The following review originally was written for The Parallax Review, a film review site of which I was the co-founder and managing editor. I have decided to collect the writings I did for The Parallax Review and preserve them here. I will be posting a few of these older pieces every week. My review of Resident Evil: Afterlife was for the “In Theatres” section of The Parallax Review.
by Matt Wedge, Managing Editor
By the fourth film in a franchise, diminished returns are to be expected. When those returns are diminished from a series as creatively bankrupt as the Resident Evil films, the results can be damn near unwatchable. With the bar of expectations lowered that far, it shouldn’t have been difficult to clear it and put out a watchable, if derivative film. But writer/director Paul W.S. Anderson isn’t even able to do that. He takes a good running start, leaps and crashes headfirst into that bar of lowered expectations, meeting it, but failing to clear it.

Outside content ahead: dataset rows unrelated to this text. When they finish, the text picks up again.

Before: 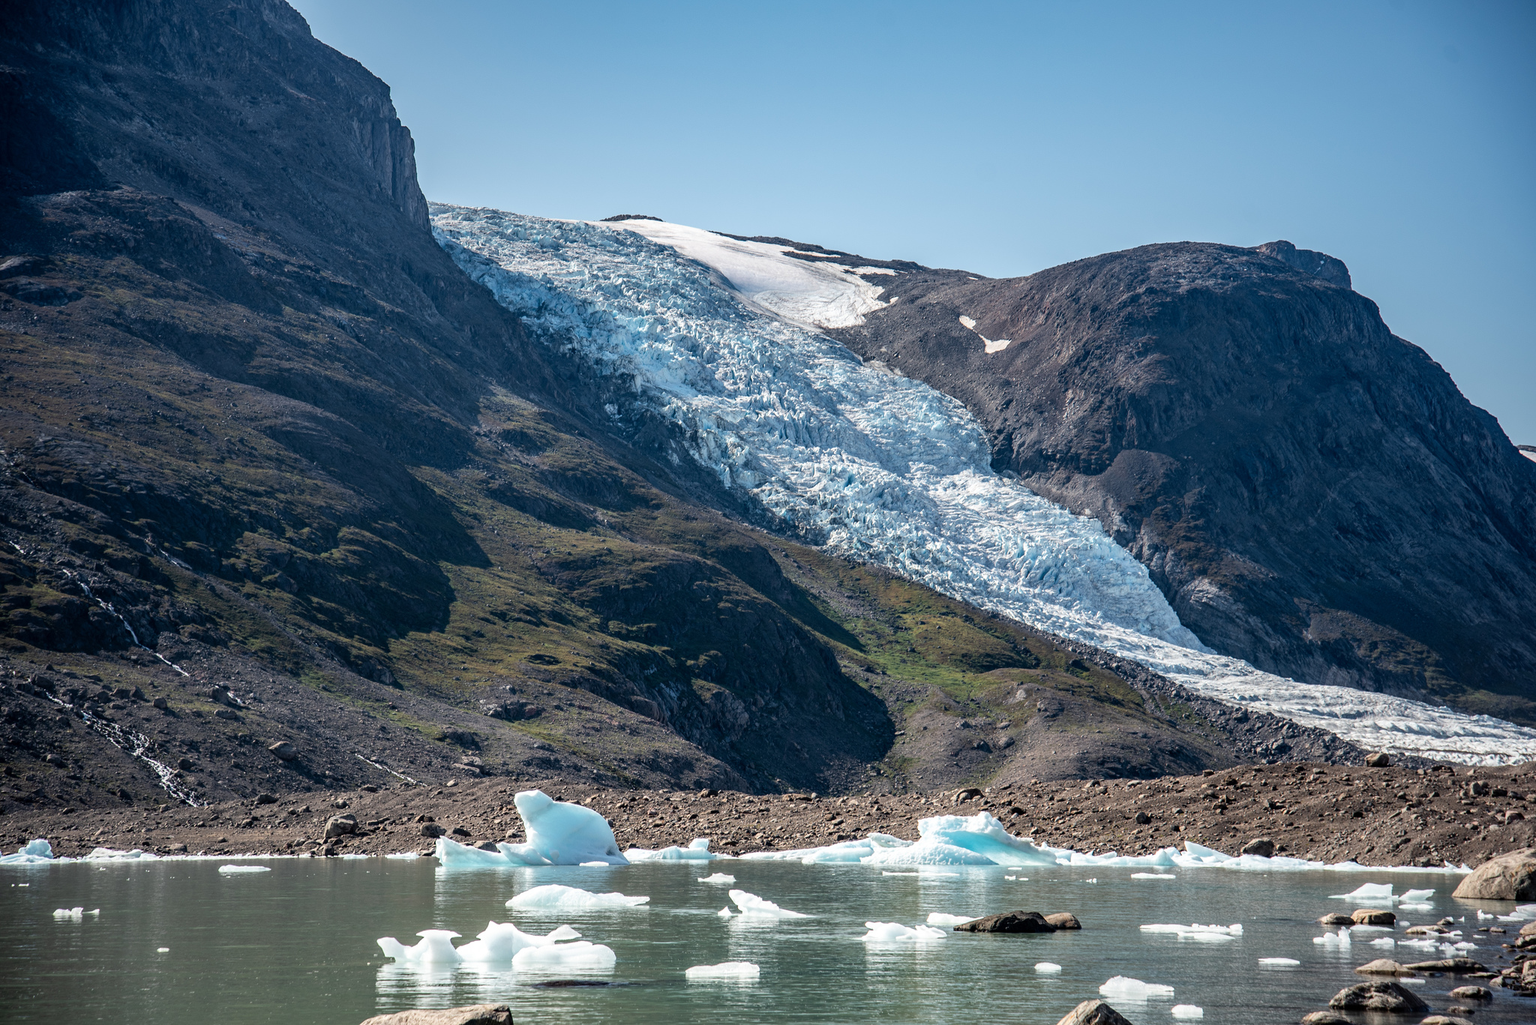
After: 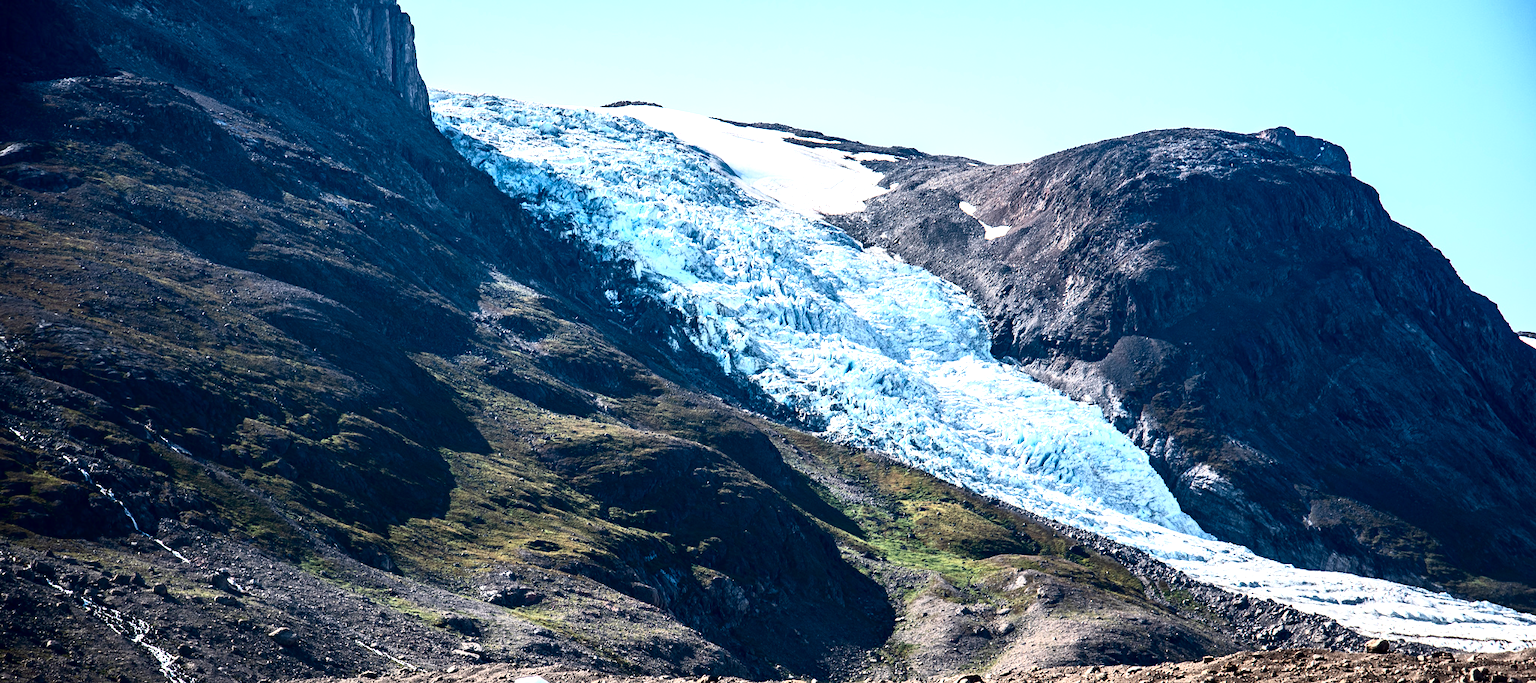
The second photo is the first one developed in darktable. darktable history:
contrast brightness saturation: brightness -0.52
crop: top 11.166%, bottom 22.168%
exposure: black level correction 0, exposure 1.2 EV, compensate highlight preservation false
base curve: curves: ch0 [(0, 0) (0.557, 0.834) (1, 1)]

I cannot even bring myself to provide a setup for the action in Resident Evil: Afterlife because, quite frankly, I don’t want to bore you dear readers in the same way that the plot bored me. It’s an accurate enough description to say that the film follows Alice (Milla Jovovich) as she continues her efforts to destroy the evil Umbrella Corporation and find any survivors of the undead apocalypse that all but wiped out mankind. As is usual with this series, she finds a group of survivors, they are given the sketchiest of personality traits, and then they are summarily killed off one by one as zombies and all manner of homicidal mutants come charging to the dinner table.
Believe it or not, I had just the smallest amount of goodwill toward the series coming into this entry. The Resident Evil films have never been original, or even good, but the second and third films had a loopy charm as the absurd plot twists kept coming and the over-the-top gore was splashed across the screen. They were the movie equivalent of listening to the pulp fantasy stories of a rambling six-year-old with a macabre imagination. The twists rarely made sense, but at least they weren’t boring. This time around, the twists keep coming, but the child telling the story seems bored with the tale. The series has always cannibalized other, better horror, sci-fi, and action films, but this time around, Anderson (who has written every film in the series and directed the first film) is just recycling bits and pieces from the previous three movies.

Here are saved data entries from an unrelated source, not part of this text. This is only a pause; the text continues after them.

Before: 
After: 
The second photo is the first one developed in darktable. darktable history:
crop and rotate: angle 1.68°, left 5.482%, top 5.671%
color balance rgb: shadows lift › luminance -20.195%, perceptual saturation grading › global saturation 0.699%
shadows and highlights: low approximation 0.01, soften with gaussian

Even worse than the lazy plotting, tone-deaf dialogue, and murky 3D image is the lack of imagination that is put into filming the mayhem. Anderson stages the action sequences with an over-reliance on slow motion and “bullet time” effects. This quickly becomes repetitive, not just because this technology was overused within two years of the release of The Matrix, but because seemingly half the movie is shot in this manner. Combining this redundancy in style with the more artificial-looking than usual CGI, the action scenes — which are really the only selling points these movies have — become as laborious to sit through as the nearly endless exposition of the first act.
It feels like the time has come to pull the plug on this series, but I doubt that will happen. The films are too profitable to ignore and this entry ends with the usual cliffhanger, implying another chapter in the series is just around the corner. Maybe it will not be as anemic as this film, but I doubt it. The law of diminishing returns has kicked in on the Resident Evil series. If movie franchise history has taught us anything, that is a chain reaction that cannot be reversed.